True, after about 15 minutes, the indicators returned to their previous level, but this fact allowed scientists to assume that it was immortal music that caused the temporary intellectual growth. Other scientists involved in similar research are also convinced of the magical power of music, which, when listened to regularly, can cause a steady increase in IQ.

One of the researchers of the phenomenon of the impact of music, Gordon Shaw, suggested that complex music somehow nourishes the brain regions responsible for abstract thinking – departments that are not directly related to the perception of sounds and melodies.

2. Bulgarian psychologist Georgy Lozanov, together with his colleague Dr. Aleko Novakov, has been doing research to determine the extent to which music influences the learning process.

By this time, American scientists Lynn Cooper and Milton Erickson had already discovered that people who listen to the sounds of a metronome at a rhythm of 60 beats per minute have an “alpha state” – ideal for learning and memorization.

Unaware of this fact, Lozanov and Novakov quite independently made a similar discovery, but using slow baroque music with a rhythmic time signature of 60-64 beats per minute.
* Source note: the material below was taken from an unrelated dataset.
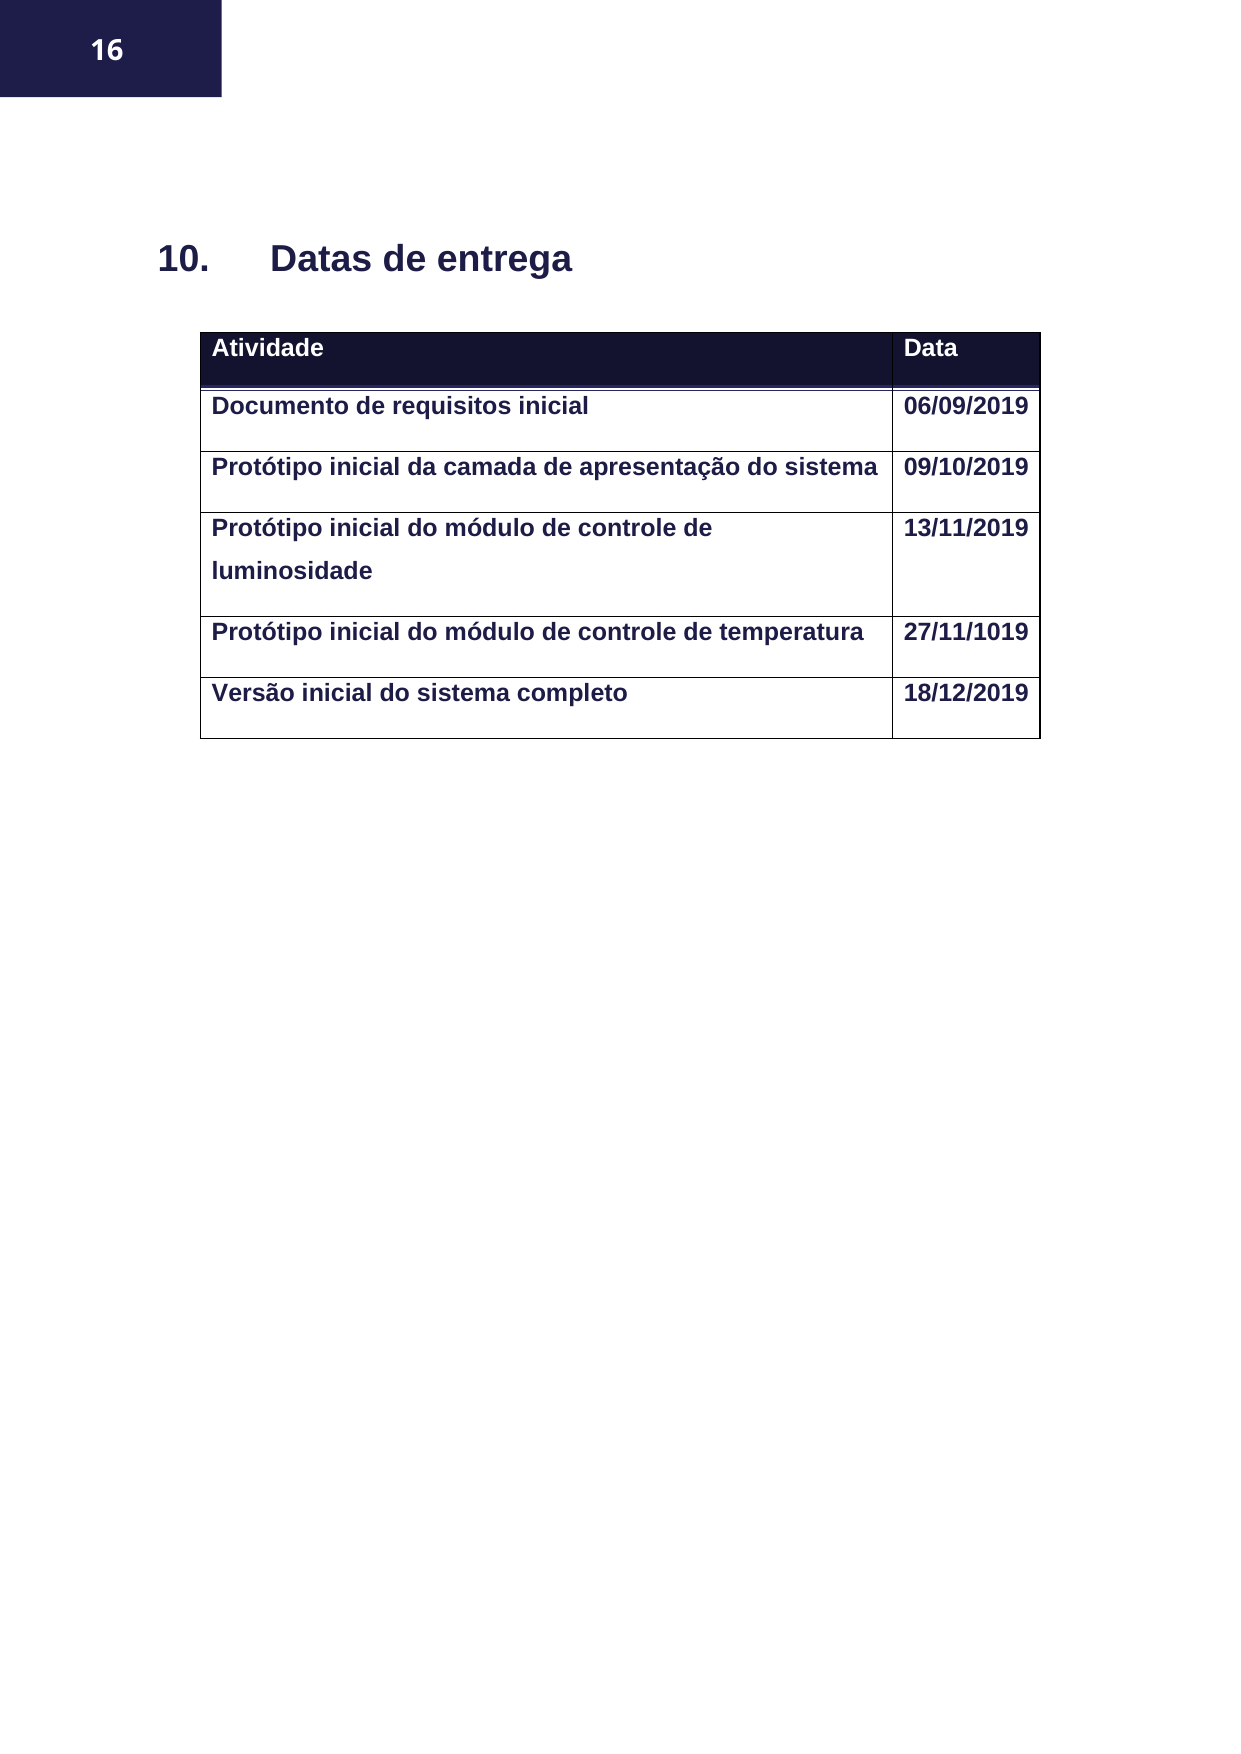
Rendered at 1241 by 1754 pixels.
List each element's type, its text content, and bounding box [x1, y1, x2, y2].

The Baroque genre was very common in Europe from 1600 to 1750.

His popularity faded after the death of one of the most prominent composers and performers – Johann Sebastian Bach. Baroque music is characterized by a rich sound palette of scales and a clear rhythm. Lozanov and Novakov discovered that under the influence of baroque music, information is perceived and assimilated just as efficiently as when learning in a dream.

This discovery soon led to the development of a new method. According to its terms, information – for example, phrases in a foreign language – is presented at intervals of four seconds against the background of baroque music at a rhythm of 60 beats per minute. The first results showed that students learn from 60 to 500 foreign words a day.

Specialists from the University of Iowa decided to test the proposed method and soon achieved success: against the background of baroque music, the participants in the experiment experienced an increase in memorization ability by 26%, and learning speed – by 24%.

3. According to Dr. Alfred Tomatis, a member of the French Academy of Medical Sciences, the ears play a key role in electrically recharging the brain.

When the electrical potential of the brain begins to weaken, we experience fatigue and become dull before our eyes. Like batteries, brain cells need to be recharged from time to time.

Tomatis discovered that one way to recharge is to listen to high-frequency sounds – 5000-8000 Hz. According to Tomatis, the vibration of the Karti cells – the hair sensory cells of the inner ear – acts as a kind of brain generator.

Through many years of analysis, Tomatis came to the conclusion that Mozart’s music contains the largest number of sounds of the desired frequency range, and hard rock contains the least. He also recommends listening to baroque music and Gregorian chants to recharge the brain.

P.S. Albert Einstein picked up the violin for the first time at the age of six. By the time he was 14, he was playing Beethoven and Mozart sonatas and improvising on the piano for long hours.

Throughout his life, Einstein remained a passionate violinist, turning to music during times of creative stagnation. About his hobbies in music and physics, he said: “Both of them have one source and complement each other …” It is possible that Einstein’s unusually powerful intellect is the result of a love for the classics.